DATA EXTRACT: Begin

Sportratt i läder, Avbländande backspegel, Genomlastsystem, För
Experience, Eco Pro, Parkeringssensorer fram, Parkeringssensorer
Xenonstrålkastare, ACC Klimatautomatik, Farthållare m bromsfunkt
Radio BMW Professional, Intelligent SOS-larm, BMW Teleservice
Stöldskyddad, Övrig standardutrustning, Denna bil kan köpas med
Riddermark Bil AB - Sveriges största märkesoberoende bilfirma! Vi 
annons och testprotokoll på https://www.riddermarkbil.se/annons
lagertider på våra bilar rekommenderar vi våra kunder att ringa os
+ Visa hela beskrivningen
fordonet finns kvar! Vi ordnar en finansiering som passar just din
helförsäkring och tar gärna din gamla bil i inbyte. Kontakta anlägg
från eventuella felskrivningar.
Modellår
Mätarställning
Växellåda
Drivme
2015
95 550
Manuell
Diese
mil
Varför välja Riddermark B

DATA EXTRACT: End

PROBLEM TO SOLVE. Please write out the lines that run from the one with "Experience, Eco Pro, Parkeringssensorer" to the end of the records, both included, exactly as they appear.

RESPONSE AREA.
Experience, Eco Pro, Parkeringssensorer fram, Parkeringssensorer
Xenonstrålkastare, ACC Klimatautomatik, Farthållare m bromsfunkt
Radio BMW Professional, Intelligent SOS-larm, BMW Teleservice
Stöldskyddad, Övrig standardutrustning, Denna bil kan köpas med
Riddermark Bil AB - Sveriges största märkesoberoende bilfirma! Vi 
annons och testprotokoll på https://www.riddermarkbil.se/annons
lagertider på våra bilar rekommenderar vi våra kunder att ringa os
+ Visa hela beskrivningen
fordonet finns kvar! Vi ordnar en finansiering som passar just din
helförsäkring och tar gärna din gamla bil i inbyte. Kontakta anlägg
från eventuella felskrivningar.
Modellår
Mätarställning
Växellåda
Drivme
2015
95 550
Manuell
Diese
mil
Varför välja Riddermark B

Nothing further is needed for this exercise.